Friends Make The Best friends!
A nice note from a friend who has experienced similar sinus issues tells that he’s getting past his symptoms. He gave me a few tips, and offered support and encouragement. He also mentioned that his ride plans for the year are moderating somewhat as he is now supporting a close family member who is suffering through cancer treatment. Oh yeah, my runny nose is the biggest thing on the planet. When will I ever get over myself?

There is aging and then there is maturing. I can't do much about the former, but I really need to focus on the later. I’ll save that note as both inspiration and a metaphorical dope slap up side the head. it reminds me that caring for a loved one with a serious illness changes you and what you do. the things you want to do, the things yo think are important, they just take a back seat to what is really important. It weighs on you but it is a good lesson in humanity.
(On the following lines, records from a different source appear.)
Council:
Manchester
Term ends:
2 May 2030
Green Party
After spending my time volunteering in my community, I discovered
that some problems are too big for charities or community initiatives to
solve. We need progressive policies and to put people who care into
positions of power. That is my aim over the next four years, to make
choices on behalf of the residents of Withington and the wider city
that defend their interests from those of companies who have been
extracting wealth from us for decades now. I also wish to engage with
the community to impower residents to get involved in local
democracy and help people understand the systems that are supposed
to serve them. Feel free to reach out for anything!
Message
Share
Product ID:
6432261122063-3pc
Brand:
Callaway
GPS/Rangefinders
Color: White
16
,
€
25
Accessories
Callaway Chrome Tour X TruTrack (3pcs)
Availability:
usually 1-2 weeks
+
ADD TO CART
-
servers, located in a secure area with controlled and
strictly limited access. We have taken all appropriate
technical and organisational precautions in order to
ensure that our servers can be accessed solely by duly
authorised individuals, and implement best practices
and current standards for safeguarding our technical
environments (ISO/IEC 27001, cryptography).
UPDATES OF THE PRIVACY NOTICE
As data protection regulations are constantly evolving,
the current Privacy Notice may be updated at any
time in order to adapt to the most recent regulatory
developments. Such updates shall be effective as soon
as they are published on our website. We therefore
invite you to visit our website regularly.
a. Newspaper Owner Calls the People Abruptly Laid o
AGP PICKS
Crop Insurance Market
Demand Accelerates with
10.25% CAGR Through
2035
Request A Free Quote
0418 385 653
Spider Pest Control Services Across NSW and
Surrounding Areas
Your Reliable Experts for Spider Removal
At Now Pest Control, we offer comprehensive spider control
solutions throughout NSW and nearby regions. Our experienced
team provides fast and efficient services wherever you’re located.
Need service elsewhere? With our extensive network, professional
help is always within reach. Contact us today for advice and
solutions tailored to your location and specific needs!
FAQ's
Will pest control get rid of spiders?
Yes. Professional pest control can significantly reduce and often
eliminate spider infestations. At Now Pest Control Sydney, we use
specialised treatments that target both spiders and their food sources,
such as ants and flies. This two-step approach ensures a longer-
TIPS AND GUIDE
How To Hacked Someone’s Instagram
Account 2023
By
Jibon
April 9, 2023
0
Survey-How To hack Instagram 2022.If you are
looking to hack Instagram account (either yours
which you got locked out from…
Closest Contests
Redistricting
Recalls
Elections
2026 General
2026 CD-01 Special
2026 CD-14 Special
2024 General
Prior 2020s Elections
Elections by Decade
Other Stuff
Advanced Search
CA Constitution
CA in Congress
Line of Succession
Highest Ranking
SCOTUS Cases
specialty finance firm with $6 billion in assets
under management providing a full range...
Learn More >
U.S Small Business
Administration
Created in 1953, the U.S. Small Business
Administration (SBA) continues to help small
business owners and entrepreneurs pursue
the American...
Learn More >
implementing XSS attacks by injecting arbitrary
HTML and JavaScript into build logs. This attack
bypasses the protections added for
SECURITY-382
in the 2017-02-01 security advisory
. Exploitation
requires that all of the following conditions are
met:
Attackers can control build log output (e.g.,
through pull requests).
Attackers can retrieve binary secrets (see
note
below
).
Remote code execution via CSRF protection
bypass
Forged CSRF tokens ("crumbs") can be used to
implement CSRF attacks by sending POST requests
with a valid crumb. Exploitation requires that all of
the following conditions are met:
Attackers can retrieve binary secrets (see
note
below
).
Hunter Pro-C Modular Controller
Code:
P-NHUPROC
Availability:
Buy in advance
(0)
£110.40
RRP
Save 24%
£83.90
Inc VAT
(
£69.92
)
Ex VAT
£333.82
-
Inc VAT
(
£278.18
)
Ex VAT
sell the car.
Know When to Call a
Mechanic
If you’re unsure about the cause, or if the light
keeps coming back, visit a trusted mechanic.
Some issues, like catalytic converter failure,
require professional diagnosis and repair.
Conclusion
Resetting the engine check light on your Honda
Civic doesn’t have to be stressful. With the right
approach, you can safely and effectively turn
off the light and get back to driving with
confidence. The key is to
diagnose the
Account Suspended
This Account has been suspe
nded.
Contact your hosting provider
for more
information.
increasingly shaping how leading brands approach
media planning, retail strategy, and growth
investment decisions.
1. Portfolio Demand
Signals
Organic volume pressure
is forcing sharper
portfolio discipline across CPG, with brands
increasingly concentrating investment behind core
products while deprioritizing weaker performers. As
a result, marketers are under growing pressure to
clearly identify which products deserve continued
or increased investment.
Similarly, On Sunday after a couple days of ‘respiratory distress’, my loving wife ‘coaxed’ me to call the advice nurse at the HMO. We talked over my symptoms and as a result Mrs. C drove me up to urgent care in Olympia on a beautiful sunny day. I had a chest X ray (neg) and the doc upped my dose of steroid anti-inflammatory meds, A LOT, and I had an onsite ‘breathing treatment’; shades of caring for my mom in her final years! The net effect is, I am breathing pretty well now, and I am now getting restful sleep at night ... in a bed. Prednisone has many different side effects: for me it is a killer stimulant (I was mowing the lawn, though doggedly that night till 8:30). It reminded of August 2007: More than anything else the drugs were probably responsible for my finish at PBP 07 (an asterisk in the ‘great book’ for a PED assisted finish!)
On the down side, Mrs C now has a bronchial infection and has that 'barking seal' cough that makes your ribs sore by noon. I care for her as she will let me.

I also took some inspiration from Eldon’s Fat Cyclist post, reminding me of something I already know: People will help. They want to, it’s in their nature. Check out the pics of his twin girls learning to ride bikes. If you ever helped a kid, particularly one of your own in this transformative life event you know how this can almost be more fun for you than for them. The giggles and unstoppable grins are the first thing you see on a bike, and in short order all you see of the kid is his or her back side receding into the distance as they ride off to explore the wider world, at least that is how I remember it. The bike is both a link between you and the kid, and a vehicle that expands the distance between you.

Curio rando had a nice post on the notion that health insurance and health care are two different things.

And during the middle of the week I made the long trek back to Neah Bay to work with the Makah Tribe. I stayed the night at Hobuck beach. An incredibly pretty place.

I also took time to make the hike out to the end of the Cape Flattery tail. From there you look out at Tatoosh Island and beyond there, the big old Pacific ocean. The place abounds with wildlife; puffins, cormorants, murres sea otters, sea lions. It was the first time I've been there when the Ocean was so peaceful.

Oh yes, learned helplessness? How about Mark Thomas on the Oregon XTR 600 last weekend! Now there is a case of 'hard head meets brick wall'.
More recently we are we are back at it with the pond.

FINALLY doing a little prettying up! It is funny how big an impact on the psyche a little well place success can have. (the other side of learned helplessness!) I’ll be very happy to get this project in the books, both to be done with it, but also because the difference between done and working on it is like the difference between a grub and a butterfly.

1 comment:

  1. I'm TOTALLY digging your pond. What a beautiful little spot for respite and refreshment. I can imagine you and The Chairman hanging out on a chaise lounge near sunset with a good book, a bottle of porter and a can of sardines (well, you know...). Nicely done.